--- START TEXT PROVIDED ---

Wayfinder: Larry Achiampog at Turner Contemporary

This idea of home carries through the exhibition, as the largest display to date of Larry’s ongoing project Relic Traveller documents an alliance of pan-African travellers venturing to collect stories from those who have been marginalised by colonialism, capitalism and globalisation. Accompanying this exhibit, on the adjacent wall is a photographic collage series titled Glyth, in which Achiampong distorts images from his personal family archive with cartoonish circles and red lip motifs. Sparked by the prominence of Robertson’s racially-charged Golliwog mascot, “I was thinking a lot about that experience of being othered, that experience of racism through popular culture,” says Achiampong, “I began to do research into the Robertson brand and I found out that the CEO, dating back to just before World War I, had travelled to the US and became really inspired by the American Minstrel shows.” The series acts as a commentary on an individual experience of growing up in East London during the 80s and the racial prejudice that unfortunately came along with it.

Still, ‘Relic 2’ by Larry Achiampong 2017

As an avid gamer whose fascination with the fictional world plays a weighty role in his creative practice, an immersive space filled with playable consoles that inspired his work adds a personal touch to the exhibit. Larry tells us the idea was a no brainer; “One of the first things I got talking about was, “Why don’t we have a series of video games up in here?” He continues, “Games that connect to the developmental process of Wayfinder first of all, but also my interest in journeys within a communal environment. Going back to the 80s and 90s, moments in time when online gaming didn’t exist, so if you’re playing a multi-player game you’re playing next to someone else, you were travelling across environments together.”

--- END TEXT PROVIDED ---
--- START DATASET ---

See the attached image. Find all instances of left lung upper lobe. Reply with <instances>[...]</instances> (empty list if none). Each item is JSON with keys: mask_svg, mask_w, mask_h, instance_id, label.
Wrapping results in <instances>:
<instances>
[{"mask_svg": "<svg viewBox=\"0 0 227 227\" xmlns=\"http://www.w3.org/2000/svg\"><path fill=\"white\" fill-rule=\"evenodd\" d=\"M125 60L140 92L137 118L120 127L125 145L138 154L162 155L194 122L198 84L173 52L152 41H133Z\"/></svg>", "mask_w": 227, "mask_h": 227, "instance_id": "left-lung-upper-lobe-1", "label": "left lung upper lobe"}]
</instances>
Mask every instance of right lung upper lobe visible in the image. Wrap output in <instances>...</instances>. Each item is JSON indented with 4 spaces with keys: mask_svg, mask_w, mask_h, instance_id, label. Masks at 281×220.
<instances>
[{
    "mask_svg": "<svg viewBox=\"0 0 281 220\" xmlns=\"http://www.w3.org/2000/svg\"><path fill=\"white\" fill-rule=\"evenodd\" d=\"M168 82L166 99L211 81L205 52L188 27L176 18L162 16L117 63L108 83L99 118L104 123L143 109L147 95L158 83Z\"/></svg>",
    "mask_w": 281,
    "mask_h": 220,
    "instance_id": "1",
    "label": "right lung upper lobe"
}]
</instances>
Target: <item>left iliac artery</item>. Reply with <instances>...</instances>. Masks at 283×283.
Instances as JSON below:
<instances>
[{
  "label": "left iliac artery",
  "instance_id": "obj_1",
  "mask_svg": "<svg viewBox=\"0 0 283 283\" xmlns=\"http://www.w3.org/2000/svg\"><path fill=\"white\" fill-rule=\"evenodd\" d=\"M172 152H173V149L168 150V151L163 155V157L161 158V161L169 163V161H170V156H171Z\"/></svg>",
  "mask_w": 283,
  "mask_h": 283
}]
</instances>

--- END DATASET ---

* **REQUIRED WORK**:
In the exhibition text, what is the title of the photographic collage series shown on the wall next to Relic Traveller?

* **FULL RESPONSE**:
Glyth